--- Extract provided ---

Why not 100% internal funding, not sure, but the reason why companies don't always IPO is because taking on debt is more efficient (i.e. it's cheaper in terms of cost of capital) than equity, because of the "tax shield" effect, debt can be raised in a non dilutive manner, and a few other (less important) game-theoretic reasons.

kolbe 9 hours ago

[flagged]

  • notyourwork 9 hours ago

    This reply also falls in the category. It’s easier and faster to downvote poor responses and move on.

    • kolbe 9 hours ago

      Not when there's three like-minded accounts upvoting each other.

    • irl_zebra 9 hours ago

      I take that reply as a "bar raiser" that HN commenters should be better, not as a low quality/effort reply.

doctorpangloss 9 hours ago

a little kid is inevitably going to get killed by a waymo.

institutional finance is america's most powerful lobbyist. in the sense of the fund managers, the little RIAs, the grandmas holding SPY. they ARE the voters.

---

### Task instructions
Reproduce the forum thread above in full, word for word.

--- Information ---

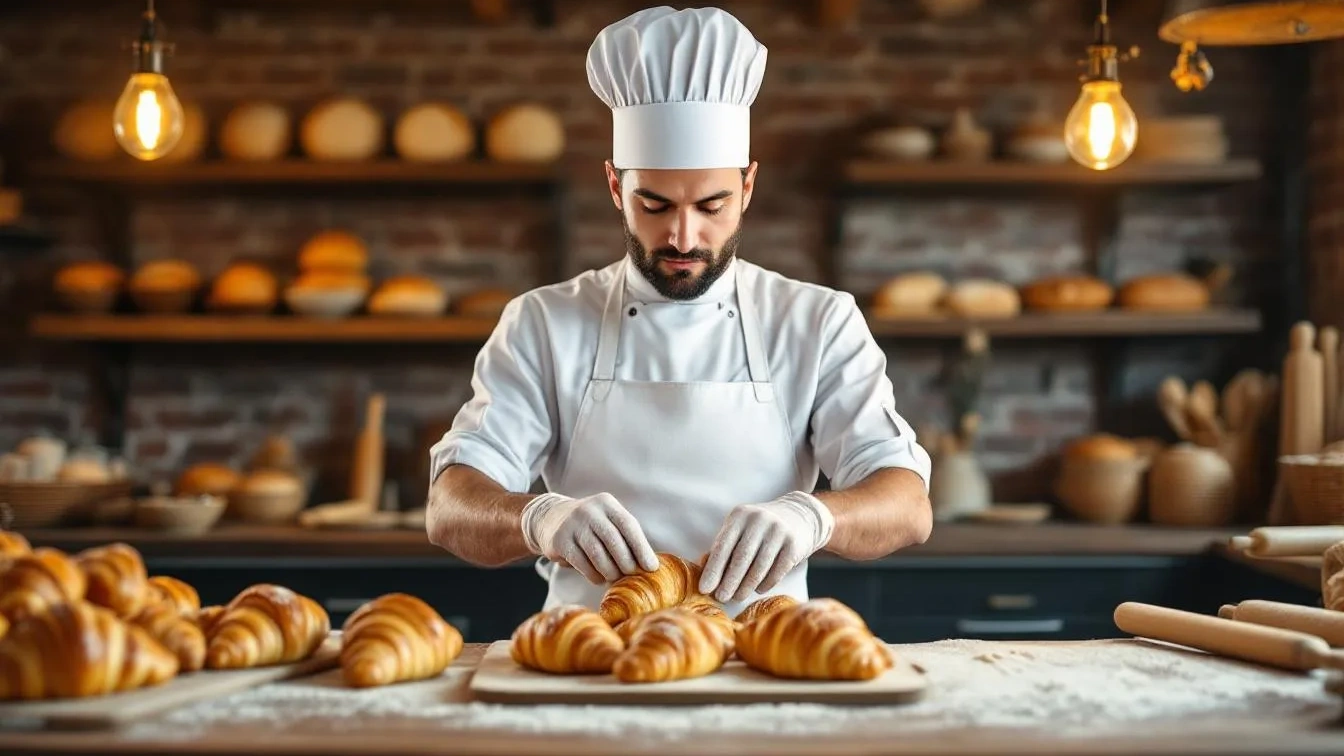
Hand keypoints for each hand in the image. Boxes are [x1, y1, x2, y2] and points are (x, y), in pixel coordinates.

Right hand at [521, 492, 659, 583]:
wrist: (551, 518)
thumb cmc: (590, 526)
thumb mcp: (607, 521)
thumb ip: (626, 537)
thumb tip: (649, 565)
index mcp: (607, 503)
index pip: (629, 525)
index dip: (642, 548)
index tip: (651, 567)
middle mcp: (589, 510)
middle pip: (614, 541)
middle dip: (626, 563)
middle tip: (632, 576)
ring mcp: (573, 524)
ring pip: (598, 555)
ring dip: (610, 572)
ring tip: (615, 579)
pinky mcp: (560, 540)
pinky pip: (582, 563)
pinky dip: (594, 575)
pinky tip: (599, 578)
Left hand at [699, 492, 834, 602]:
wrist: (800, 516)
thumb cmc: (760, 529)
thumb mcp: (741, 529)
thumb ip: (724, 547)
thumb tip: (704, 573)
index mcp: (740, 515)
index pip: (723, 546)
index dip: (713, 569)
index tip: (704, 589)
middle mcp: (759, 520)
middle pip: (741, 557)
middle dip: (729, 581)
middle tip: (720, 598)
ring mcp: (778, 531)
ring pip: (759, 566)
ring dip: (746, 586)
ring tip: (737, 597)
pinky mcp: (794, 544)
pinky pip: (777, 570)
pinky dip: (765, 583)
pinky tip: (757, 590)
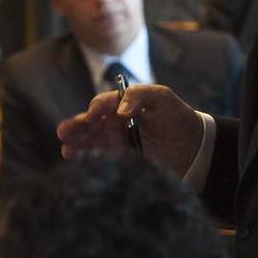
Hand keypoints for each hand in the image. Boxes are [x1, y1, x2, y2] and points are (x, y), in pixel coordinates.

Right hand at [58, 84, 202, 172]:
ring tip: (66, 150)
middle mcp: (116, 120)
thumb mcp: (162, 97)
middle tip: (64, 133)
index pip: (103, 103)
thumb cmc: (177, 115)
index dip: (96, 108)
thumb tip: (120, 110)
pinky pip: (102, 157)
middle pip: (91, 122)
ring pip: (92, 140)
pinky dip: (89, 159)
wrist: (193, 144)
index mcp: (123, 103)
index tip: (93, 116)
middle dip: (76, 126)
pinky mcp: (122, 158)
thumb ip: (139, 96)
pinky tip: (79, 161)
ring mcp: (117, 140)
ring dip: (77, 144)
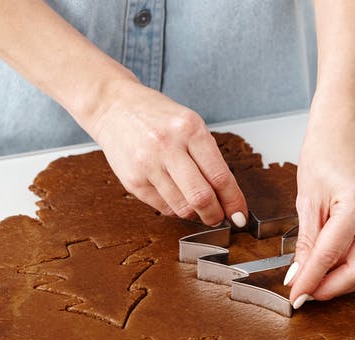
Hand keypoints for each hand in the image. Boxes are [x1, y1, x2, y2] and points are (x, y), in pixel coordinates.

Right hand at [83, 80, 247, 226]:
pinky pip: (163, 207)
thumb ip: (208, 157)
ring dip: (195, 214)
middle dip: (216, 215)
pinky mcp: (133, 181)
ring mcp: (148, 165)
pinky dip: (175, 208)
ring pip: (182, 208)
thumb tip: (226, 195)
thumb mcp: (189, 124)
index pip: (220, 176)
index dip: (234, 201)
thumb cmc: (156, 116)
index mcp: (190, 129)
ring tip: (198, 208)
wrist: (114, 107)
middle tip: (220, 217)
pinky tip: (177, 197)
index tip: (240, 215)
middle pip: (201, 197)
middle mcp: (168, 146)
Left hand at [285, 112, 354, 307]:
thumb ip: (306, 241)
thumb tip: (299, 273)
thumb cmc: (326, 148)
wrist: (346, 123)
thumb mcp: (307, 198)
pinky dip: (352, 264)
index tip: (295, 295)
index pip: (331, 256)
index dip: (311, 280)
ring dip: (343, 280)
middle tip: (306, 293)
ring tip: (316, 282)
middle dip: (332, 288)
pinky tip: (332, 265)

---
--- Information ---

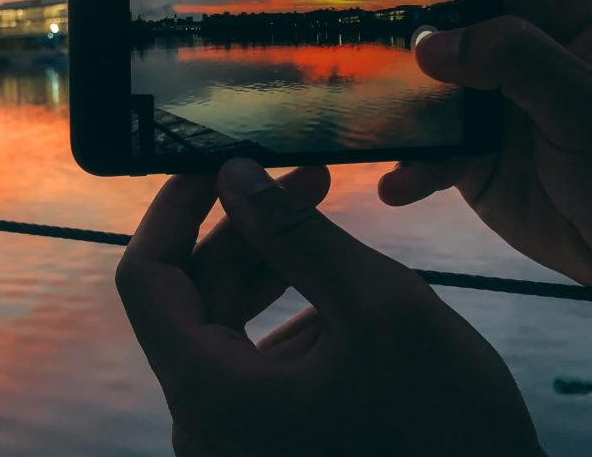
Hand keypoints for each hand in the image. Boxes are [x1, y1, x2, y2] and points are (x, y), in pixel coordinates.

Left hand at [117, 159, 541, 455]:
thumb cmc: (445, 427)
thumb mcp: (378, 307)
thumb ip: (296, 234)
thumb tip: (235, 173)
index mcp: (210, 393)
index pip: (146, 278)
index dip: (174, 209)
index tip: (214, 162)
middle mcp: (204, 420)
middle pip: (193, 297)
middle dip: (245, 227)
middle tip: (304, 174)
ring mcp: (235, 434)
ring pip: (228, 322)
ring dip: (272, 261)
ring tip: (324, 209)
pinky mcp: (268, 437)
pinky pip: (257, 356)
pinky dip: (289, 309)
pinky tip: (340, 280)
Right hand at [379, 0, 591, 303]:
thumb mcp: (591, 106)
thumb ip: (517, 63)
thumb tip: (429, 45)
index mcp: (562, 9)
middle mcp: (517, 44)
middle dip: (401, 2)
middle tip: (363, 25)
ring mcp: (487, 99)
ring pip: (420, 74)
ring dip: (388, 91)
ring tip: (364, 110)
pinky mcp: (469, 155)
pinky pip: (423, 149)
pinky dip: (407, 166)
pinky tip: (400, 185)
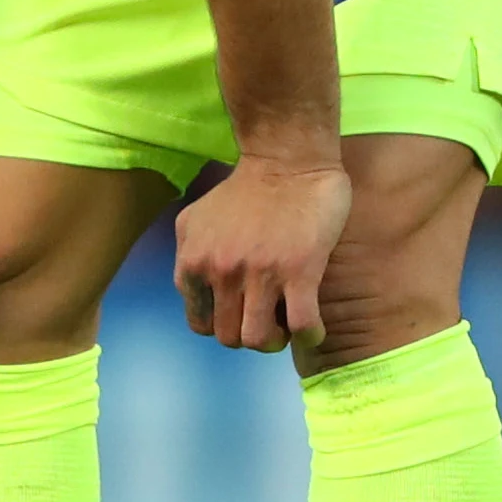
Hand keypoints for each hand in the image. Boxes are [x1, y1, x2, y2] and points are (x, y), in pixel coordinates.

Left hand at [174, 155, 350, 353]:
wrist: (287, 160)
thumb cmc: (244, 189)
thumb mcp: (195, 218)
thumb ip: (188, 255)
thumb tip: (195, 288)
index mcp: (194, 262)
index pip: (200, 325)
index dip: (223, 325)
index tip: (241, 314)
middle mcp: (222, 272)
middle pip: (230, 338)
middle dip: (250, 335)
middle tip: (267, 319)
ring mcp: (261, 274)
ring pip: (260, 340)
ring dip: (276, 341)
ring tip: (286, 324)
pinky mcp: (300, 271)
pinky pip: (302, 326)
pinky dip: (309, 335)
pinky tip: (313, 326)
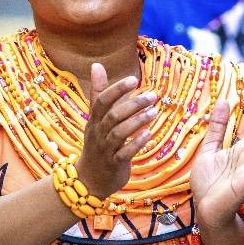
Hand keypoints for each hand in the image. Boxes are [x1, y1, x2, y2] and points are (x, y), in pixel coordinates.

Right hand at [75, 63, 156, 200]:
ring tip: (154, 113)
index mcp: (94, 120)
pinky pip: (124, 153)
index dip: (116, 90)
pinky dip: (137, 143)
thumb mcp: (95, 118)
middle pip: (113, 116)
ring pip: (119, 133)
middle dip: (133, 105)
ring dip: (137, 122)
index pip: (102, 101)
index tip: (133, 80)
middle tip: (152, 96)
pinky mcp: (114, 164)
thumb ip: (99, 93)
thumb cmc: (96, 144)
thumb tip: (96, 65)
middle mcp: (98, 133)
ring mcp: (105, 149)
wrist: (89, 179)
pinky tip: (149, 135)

---
--- Information ---

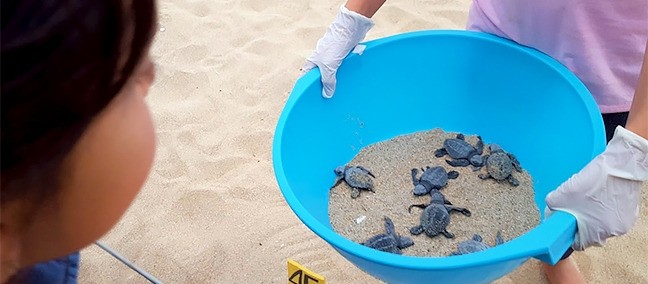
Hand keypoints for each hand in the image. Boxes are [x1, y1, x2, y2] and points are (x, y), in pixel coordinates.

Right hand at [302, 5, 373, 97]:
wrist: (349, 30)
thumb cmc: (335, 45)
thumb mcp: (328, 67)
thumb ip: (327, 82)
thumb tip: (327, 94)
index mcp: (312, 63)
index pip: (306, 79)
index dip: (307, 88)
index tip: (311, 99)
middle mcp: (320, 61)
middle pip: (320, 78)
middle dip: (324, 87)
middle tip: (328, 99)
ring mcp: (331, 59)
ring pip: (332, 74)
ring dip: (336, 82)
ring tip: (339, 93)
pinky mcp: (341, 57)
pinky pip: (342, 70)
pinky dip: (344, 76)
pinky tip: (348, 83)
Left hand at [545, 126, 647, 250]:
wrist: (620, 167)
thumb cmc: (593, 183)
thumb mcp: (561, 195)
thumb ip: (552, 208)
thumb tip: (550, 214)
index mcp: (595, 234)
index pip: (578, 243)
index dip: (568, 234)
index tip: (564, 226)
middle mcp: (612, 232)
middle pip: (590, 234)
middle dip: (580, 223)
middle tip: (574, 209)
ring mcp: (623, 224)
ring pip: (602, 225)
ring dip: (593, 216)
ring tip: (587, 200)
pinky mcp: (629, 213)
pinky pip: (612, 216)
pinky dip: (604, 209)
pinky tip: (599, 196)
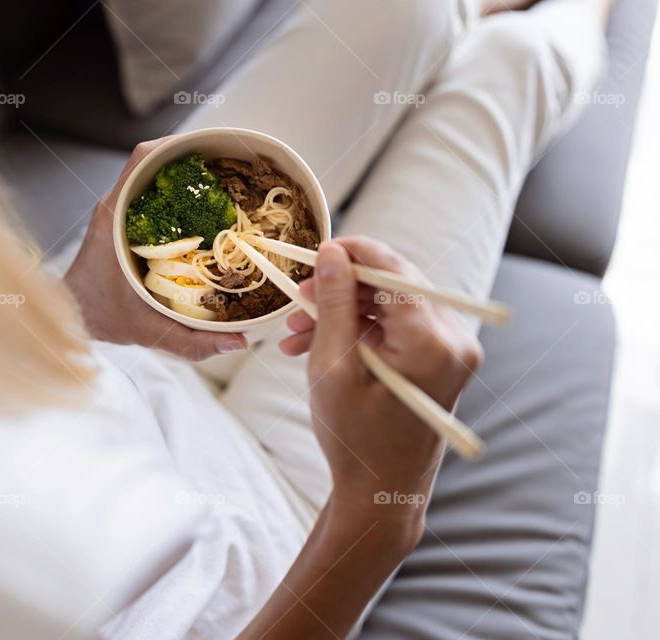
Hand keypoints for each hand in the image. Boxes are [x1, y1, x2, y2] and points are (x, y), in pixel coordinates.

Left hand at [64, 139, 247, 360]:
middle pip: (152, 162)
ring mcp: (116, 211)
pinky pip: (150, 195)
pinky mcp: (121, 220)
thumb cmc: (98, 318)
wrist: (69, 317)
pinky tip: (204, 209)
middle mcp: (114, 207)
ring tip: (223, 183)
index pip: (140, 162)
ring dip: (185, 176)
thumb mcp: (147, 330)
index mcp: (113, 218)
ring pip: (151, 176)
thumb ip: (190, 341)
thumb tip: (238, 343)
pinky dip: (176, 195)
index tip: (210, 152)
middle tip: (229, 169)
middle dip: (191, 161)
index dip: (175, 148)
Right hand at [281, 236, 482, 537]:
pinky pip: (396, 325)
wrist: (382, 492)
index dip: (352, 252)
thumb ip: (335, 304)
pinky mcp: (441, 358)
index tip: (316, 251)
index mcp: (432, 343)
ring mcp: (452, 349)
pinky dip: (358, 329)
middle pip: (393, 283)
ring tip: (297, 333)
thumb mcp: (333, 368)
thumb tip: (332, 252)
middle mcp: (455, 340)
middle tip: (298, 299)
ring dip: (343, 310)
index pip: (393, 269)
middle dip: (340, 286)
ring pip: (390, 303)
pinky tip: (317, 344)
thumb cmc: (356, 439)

---

### Solution for this task
Why not 100% internal funding, not sure, but the reason why companies don't always IPO is because taking on debt is more efficient (i.e. it's cheaper in terms of cost of capital) than equity, because of the "tax shield" effect, debt can be raised in a non dilutive manner, and a few other (less important) game-theoretic reasons.

kolbe 9 hours ago

[flagged]

  • notyourwork 9 hours ago

    This reply also falls in the category. It’s easier and faster to downvote poor responses and move on.

    • kolbe 9 hours ago

      Not when there's three like-minded accounts upvoting each other.

    • irl_zebra 9 hours ago

      I take that reply as a "bar raiser" that HN commenters should be better, not as a low quality/effort reply.

doctorpangloss 9 hours ago

a little kid is inevitably going to get killed by a waymo.

institutional finance is america's most powerful lobbyist. in the sense of the fund managers, the little RIAs, the grandmas holding SPY. they ARE the voters.